## [Problem statement]
Take the entries below and print only the lines from the one with "X43840000Y-23402500D03*" through the one with "X61290000Y-65302500D03*", exactly as they stand, both ends included.

--- START ---

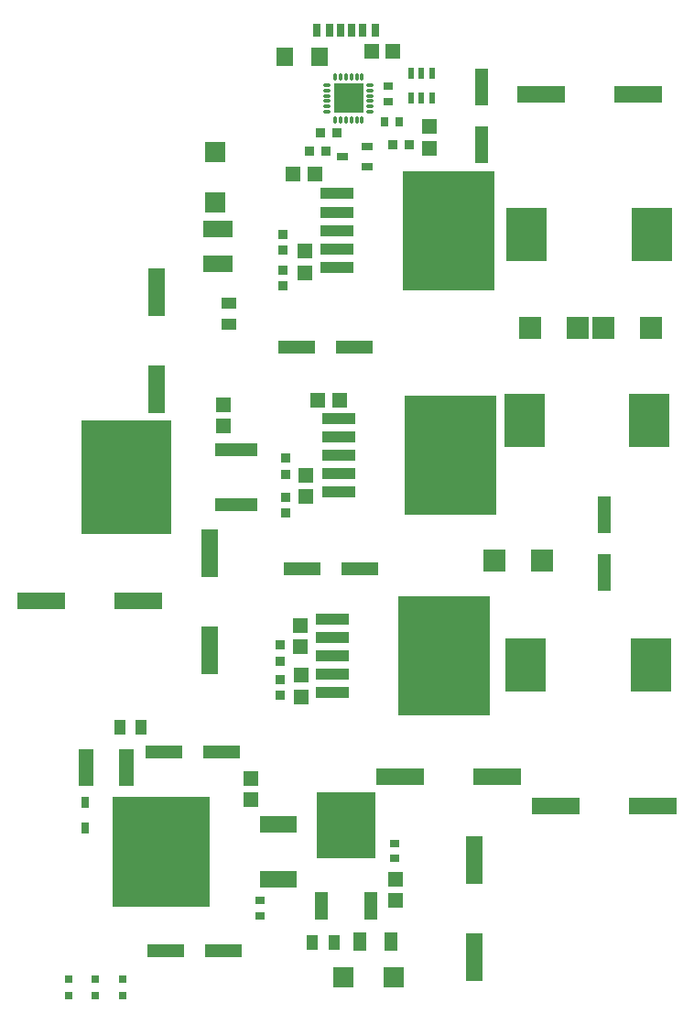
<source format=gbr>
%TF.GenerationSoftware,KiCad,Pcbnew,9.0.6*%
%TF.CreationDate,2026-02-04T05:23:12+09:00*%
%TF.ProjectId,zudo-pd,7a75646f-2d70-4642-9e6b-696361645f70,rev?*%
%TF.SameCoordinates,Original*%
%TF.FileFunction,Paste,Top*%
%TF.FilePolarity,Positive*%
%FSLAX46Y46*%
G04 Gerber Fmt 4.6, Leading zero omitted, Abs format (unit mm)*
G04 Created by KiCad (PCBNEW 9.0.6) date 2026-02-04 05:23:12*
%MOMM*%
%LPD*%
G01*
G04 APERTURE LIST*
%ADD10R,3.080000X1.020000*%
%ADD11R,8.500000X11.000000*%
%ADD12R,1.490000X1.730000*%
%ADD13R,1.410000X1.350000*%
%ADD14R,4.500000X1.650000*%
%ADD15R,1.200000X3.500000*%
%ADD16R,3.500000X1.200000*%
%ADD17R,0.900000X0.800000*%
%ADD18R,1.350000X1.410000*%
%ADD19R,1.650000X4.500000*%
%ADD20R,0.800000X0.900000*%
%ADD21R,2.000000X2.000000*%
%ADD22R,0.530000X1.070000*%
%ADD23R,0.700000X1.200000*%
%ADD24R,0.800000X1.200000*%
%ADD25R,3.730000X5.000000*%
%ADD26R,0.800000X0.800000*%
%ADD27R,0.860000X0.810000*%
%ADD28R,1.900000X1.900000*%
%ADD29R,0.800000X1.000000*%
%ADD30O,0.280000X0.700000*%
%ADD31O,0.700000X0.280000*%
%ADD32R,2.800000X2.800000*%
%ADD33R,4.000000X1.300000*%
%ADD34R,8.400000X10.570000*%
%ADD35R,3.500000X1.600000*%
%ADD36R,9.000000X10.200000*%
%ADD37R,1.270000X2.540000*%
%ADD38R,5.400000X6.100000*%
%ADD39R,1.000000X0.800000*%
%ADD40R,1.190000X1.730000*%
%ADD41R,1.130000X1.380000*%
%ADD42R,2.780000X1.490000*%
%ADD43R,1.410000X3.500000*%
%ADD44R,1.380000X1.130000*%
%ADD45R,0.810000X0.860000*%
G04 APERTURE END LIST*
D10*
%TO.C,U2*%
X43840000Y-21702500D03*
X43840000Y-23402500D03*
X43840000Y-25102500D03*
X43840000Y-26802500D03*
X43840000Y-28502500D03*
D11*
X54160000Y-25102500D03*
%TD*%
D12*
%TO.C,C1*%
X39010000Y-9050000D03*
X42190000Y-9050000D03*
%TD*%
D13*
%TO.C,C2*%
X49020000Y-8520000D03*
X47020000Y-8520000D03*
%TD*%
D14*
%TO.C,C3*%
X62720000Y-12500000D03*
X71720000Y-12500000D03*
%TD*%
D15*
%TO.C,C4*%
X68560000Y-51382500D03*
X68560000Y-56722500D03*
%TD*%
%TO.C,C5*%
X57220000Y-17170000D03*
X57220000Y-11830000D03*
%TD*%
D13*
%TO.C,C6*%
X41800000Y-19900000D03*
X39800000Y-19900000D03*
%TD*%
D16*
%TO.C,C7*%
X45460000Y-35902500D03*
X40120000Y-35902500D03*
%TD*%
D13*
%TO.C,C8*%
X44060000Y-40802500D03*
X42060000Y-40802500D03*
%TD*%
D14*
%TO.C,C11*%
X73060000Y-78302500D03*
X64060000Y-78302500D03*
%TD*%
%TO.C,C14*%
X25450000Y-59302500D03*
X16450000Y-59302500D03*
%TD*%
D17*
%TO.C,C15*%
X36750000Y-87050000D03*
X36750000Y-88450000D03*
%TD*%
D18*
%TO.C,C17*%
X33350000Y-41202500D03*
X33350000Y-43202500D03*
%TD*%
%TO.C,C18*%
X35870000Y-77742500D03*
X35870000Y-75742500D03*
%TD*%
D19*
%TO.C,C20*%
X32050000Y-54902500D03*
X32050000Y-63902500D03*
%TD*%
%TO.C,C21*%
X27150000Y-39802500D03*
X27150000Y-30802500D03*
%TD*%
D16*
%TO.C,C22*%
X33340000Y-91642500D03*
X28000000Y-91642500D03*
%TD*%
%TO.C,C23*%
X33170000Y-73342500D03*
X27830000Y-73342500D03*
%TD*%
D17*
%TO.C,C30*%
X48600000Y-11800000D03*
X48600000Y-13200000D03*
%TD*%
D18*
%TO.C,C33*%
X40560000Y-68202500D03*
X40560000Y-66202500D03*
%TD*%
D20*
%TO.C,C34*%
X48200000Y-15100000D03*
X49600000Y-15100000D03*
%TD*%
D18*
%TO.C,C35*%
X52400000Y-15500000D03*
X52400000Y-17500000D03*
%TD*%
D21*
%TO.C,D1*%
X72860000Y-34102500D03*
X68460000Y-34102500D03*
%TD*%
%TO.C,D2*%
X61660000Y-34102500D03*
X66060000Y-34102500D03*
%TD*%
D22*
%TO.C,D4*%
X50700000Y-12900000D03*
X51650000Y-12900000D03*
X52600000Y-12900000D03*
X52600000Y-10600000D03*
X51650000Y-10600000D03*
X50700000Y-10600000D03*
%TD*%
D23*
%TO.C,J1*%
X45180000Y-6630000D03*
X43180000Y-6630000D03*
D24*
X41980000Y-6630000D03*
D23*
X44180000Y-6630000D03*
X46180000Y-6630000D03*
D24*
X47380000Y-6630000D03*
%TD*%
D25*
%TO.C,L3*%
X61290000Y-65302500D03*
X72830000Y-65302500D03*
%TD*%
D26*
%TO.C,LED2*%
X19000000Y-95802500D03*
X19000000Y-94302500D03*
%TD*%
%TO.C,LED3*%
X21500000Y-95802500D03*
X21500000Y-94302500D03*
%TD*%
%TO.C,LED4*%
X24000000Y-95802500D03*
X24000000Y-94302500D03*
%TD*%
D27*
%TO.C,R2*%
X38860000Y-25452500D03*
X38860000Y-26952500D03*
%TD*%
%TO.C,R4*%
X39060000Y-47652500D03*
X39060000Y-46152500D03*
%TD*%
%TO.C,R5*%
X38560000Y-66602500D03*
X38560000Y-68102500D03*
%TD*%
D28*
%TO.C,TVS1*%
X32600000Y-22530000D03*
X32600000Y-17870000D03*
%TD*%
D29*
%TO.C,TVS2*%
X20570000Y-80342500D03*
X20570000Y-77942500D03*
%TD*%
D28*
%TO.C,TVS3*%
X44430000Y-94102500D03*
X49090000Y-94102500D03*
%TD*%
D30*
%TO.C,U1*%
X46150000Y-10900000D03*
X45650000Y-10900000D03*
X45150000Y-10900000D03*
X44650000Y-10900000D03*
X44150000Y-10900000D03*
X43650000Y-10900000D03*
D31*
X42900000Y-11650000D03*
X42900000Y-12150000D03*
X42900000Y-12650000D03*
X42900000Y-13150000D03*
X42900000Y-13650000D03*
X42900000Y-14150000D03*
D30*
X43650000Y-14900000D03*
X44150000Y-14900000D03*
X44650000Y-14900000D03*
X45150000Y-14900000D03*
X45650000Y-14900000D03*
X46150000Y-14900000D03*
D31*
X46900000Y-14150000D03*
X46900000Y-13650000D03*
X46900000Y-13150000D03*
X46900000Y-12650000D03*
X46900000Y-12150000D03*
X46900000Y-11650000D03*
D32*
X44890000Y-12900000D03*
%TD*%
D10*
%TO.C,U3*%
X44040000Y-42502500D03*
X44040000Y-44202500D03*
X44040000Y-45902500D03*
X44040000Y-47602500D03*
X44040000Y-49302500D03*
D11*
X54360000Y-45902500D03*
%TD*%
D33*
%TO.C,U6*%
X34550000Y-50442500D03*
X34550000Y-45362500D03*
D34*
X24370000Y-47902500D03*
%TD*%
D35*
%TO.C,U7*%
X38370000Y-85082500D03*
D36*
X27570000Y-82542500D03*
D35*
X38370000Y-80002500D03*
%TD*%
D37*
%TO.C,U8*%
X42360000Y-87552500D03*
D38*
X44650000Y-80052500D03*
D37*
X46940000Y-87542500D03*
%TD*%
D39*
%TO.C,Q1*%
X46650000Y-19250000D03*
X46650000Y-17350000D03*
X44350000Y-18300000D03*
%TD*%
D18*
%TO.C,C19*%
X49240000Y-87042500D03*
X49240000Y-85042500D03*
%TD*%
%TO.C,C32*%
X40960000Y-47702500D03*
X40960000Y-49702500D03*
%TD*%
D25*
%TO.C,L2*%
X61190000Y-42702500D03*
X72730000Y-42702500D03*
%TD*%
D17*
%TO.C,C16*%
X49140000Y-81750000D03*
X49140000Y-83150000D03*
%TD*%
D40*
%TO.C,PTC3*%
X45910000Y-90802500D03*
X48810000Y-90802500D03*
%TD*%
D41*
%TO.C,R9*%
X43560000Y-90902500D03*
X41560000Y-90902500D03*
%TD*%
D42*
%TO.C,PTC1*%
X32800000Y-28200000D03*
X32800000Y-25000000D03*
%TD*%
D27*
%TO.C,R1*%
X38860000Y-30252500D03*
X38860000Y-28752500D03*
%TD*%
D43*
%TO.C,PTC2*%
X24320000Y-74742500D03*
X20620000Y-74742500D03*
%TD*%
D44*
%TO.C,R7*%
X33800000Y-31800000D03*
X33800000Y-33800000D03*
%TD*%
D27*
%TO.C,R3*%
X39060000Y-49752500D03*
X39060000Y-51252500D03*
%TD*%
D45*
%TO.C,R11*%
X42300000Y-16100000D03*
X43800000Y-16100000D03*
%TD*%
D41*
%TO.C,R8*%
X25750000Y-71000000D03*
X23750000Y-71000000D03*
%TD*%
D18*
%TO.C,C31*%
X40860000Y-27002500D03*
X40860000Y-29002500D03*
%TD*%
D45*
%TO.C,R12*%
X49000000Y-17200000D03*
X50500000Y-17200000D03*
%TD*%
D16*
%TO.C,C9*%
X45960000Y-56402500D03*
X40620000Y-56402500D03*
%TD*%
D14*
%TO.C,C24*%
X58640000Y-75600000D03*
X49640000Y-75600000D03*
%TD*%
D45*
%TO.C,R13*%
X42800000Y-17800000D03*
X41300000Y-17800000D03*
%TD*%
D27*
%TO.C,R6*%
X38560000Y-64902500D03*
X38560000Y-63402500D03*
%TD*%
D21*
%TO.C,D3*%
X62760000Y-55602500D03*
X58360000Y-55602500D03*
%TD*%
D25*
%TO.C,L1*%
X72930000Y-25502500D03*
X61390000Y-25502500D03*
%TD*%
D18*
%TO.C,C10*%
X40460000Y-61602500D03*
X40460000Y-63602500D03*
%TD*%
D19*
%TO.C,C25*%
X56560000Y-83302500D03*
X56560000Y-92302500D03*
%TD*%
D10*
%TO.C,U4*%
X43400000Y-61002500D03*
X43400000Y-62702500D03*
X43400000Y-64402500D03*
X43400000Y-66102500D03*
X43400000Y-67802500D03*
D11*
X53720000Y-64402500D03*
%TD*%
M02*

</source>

--- END ---
--- START ---

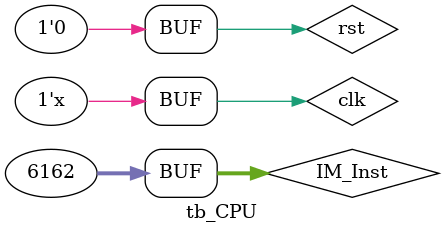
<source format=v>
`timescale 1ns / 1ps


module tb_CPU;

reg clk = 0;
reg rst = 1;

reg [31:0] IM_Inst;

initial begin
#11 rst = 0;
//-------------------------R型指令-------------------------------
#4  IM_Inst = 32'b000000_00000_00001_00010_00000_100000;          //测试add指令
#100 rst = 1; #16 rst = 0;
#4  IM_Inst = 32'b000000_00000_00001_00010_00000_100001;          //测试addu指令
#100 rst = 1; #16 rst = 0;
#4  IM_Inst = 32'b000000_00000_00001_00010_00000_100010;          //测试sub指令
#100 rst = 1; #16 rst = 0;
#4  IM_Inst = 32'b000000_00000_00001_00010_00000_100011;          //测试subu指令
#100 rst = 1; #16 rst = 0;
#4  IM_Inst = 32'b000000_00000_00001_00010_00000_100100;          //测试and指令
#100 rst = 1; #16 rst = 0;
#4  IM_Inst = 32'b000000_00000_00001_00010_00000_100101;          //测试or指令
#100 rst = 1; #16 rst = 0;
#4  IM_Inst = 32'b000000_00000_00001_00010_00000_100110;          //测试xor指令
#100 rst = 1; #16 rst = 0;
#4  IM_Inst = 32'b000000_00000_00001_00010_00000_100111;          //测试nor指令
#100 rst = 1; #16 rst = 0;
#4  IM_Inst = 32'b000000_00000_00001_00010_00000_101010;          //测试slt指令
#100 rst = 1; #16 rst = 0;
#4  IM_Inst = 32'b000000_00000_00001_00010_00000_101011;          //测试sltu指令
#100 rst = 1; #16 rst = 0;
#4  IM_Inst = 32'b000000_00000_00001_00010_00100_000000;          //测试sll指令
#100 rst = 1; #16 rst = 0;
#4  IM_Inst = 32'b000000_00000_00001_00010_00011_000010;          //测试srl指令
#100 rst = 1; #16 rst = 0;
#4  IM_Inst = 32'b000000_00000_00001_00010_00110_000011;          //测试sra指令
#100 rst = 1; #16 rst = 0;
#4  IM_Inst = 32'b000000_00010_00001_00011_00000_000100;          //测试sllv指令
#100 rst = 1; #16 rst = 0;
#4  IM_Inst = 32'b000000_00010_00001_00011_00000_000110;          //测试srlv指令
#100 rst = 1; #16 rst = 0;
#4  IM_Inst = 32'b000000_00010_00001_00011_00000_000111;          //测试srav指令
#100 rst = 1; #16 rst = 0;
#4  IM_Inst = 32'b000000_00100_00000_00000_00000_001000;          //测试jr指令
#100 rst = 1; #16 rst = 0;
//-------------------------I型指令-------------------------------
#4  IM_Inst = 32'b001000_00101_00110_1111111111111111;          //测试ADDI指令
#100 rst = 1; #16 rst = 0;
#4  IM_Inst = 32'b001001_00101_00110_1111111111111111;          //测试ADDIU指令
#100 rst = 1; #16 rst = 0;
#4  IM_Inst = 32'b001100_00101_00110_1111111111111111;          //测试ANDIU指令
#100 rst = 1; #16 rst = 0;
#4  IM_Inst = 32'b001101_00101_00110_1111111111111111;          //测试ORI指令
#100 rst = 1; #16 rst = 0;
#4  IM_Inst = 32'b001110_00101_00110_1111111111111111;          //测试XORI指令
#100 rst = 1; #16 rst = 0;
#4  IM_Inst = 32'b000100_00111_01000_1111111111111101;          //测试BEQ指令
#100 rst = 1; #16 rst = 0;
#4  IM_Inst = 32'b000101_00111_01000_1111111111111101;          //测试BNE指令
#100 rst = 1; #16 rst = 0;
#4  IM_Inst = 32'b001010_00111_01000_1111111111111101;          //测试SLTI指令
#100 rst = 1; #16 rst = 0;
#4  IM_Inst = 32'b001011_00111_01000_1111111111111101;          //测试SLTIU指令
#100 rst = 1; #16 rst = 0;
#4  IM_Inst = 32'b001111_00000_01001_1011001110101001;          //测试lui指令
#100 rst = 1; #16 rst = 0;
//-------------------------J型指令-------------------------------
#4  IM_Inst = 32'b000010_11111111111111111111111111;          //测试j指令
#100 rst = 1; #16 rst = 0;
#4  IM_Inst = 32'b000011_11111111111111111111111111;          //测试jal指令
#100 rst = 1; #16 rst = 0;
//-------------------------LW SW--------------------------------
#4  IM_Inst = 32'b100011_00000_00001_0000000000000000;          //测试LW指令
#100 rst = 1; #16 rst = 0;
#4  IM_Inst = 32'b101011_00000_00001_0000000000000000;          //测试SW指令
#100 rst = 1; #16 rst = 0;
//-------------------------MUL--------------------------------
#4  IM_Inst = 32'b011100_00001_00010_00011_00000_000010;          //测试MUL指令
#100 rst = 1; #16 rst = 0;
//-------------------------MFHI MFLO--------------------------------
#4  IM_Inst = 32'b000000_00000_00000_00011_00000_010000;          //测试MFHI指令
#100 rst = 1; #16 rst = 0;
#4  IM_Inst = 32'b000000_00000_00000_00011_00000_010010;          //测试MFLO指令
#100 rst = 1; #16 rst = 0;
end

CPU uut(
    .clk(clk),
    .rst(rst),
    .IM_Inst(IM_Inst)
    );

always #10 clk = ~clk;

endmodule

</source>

--- END ---

## [Answer to this problem]
X43840000Y-23402500D03*
X43840000Y-25102500D03*
X43840000Y-26802500D03*
X43840000Y-28502500D03*
D11*
X54160000Y-25102500D03*
%TD*%
D12*
%TO.C,C1*%
X39010000Y-9050000D03*
X42190000Y-9050000D03*
%TD*%
D13*
%TO.C,C2*%
X49020000Y-8520000D03*
X47020000Y-8520000D03*
%TD*%
D14*
%TO.C,C3*%
X62720000Y-12500000D03*
X71720000Y-12500000D03*
%TD*%
D15*
%TO.C,C4*%
X68560000Y-51382500D03*
X68560000Y-56722500D03*
%TD*%
%TO.C,C5*%
X57220000Y-17170000D03*
X57220000Y-11830000D03*
%TD*%
D13*
%TO.C,C6*%
X41800000Y-19900000D03*
X39800000Y-19900000D03*
%TD*%
D16*
%TO.C,C7*%
X45460000Y-35902500D03*
X40120000Y-35902500D03*
%TD*%
D13*
%TO.C,C8*%
X44060000Y-40802500D03*
X42060000Y-40802500D03*
%TD*%
D14*
%TO.C,C11*%
X73060000Y-78302500D03*
X64060000Y-78302500D03*
%TD*%
%TO.C,C14*%
X25450000Y-59302500D03*
X16450000Y-59302500D03*
%TD*%
D17*
%TO.C,C15*%
X36750000Y-87050000D03*
X36750000Y-88450000D03*
%TD*%
D18*
%TO.C,C17*%
X33350000Y-41202500D03*
X33350000Y-43202500D03*
%TD*%
%TO.C,C18*%
X35870000Y-77742500D03*
X35870000Y-75742500D03*
%TD*%
D19*
%TO.C,C20*%
X32050000Y-54902500D03*
X32050000Y-63902500D03*
%TD*%
%TO.C,C21*%
X27150000Y-39802500D03*
X27150000Y-30802500D03*
%TD*%
D16*
%TO.C,C22*%
X33340000Y-91642500D03*
X28000000Y-91642500D03*
%TD*%
%TO.C,C23*%
X33170000Y-73342500D03*
X27830000Y-73342500D03*
%TD*%
D17*
%TO.C,C30*%
X48600000Y-11800000D03*
X48600000Y-13200000D03*
%TD*%
D18*
%TO.C,C33*%
X40560000Y-68202500D03*
X40560000Y-66202500D03*
%TD*%
D20*
%TO.C,C34*%
X48200000Y-15100000D03*
X49600000Y-15100000D03*
%TD*%
D18*
%TO.C,C35*%
X52400000Y-15500000D03*
X52400000Y-17500000D03*
%TD*%
D21*
%TO.C,D1*%
X72860000Y-34102500D03*
X68460000Y-34102500D03*
%TD*%
%TO.C,D2*%
X61660000Y-34102500D03*
X66060000Y-34102500D03*
%TD*%
D22*
%TO.C,D4*%
X50700000Y-12900000D03*
X51650000Y-12900000D03*
X52600000Y-12900000D03*
X52600000Y-10600000D03*
X51650000Y-10600000D03*
X50700000Y-10600000D03*
%TD*%
D23*
%TO.C,J1*%
X45180000Y-6630000D03*
X43180000Y-6630000D03*
D24*
X41980000Y-6630000D03*
D23*
X44180000Y-6630000D03*
X46180000Y-6630000D03*
D24*
X47380000Y-6630000D03*
%TD*%
D25*
%TO.C,L3*%
X61290000Y-65302500D03*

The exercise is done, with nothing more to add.